▸ EXERCISE GOAL: Pictures do not belong in the copy; retype the records below exactly.

▸ INPUT DATA:
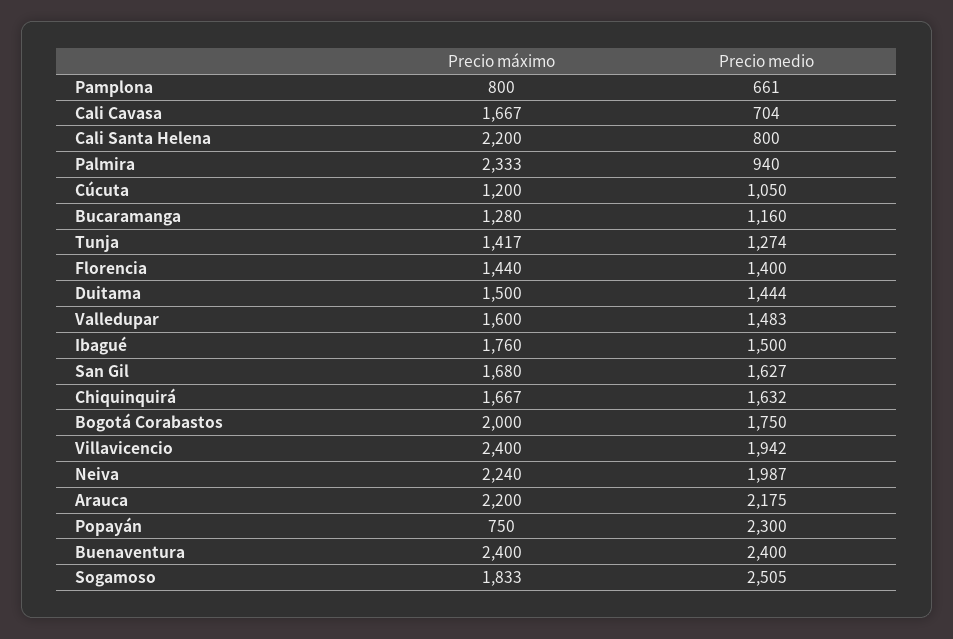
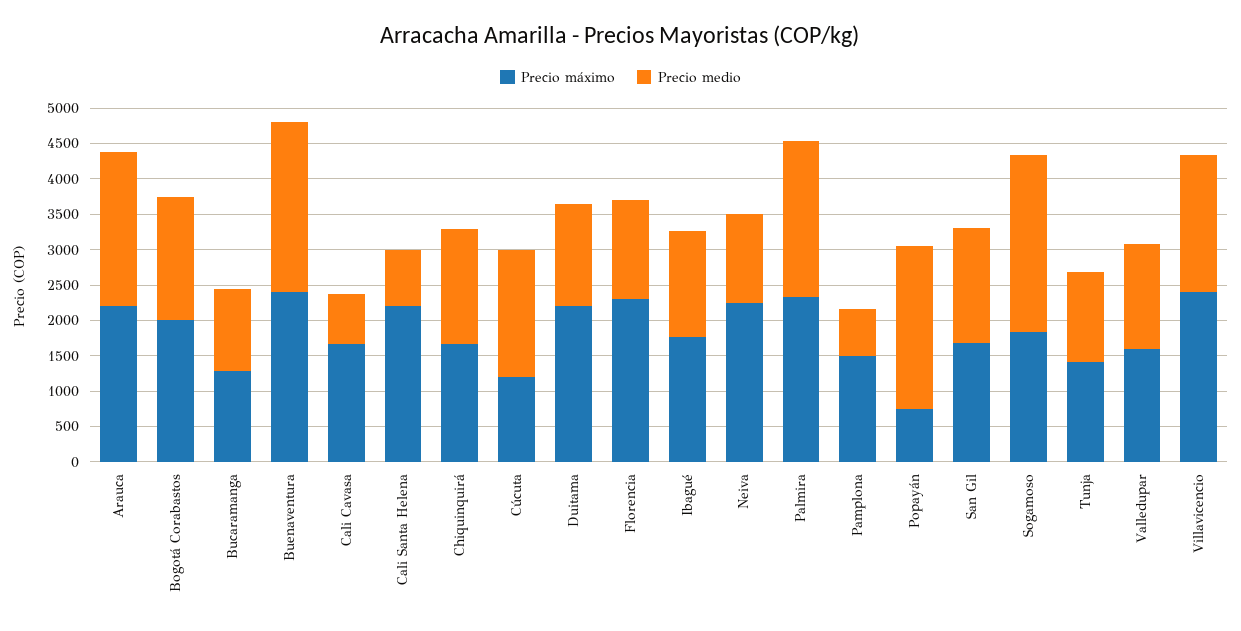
Precio máximo, Pamplona: 800 -> 1500
Precio medio, Palmira: 940 -> 2250
Precio medio, Cúcuta: 1050 -> 1750
Precio máximo, Florencia: 1440 -> 2250
Precio máximo, Duitama: 1500 -> 2250
Precio medio, Neiva: 1987 -> 1250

▸ THE ANSWER:
Precio máximo, Pamplona: 800 -> 1500
Precio medio, Palmira: 940 -> 2250
Precio medio, Cúcuta: 1050 -> 1750
Precio máximo, Florencia: 1440 -> 2250
Precio máximo, Duitama: 1500 -> 2250
Precio medio, Neiva: 1987 -> 1250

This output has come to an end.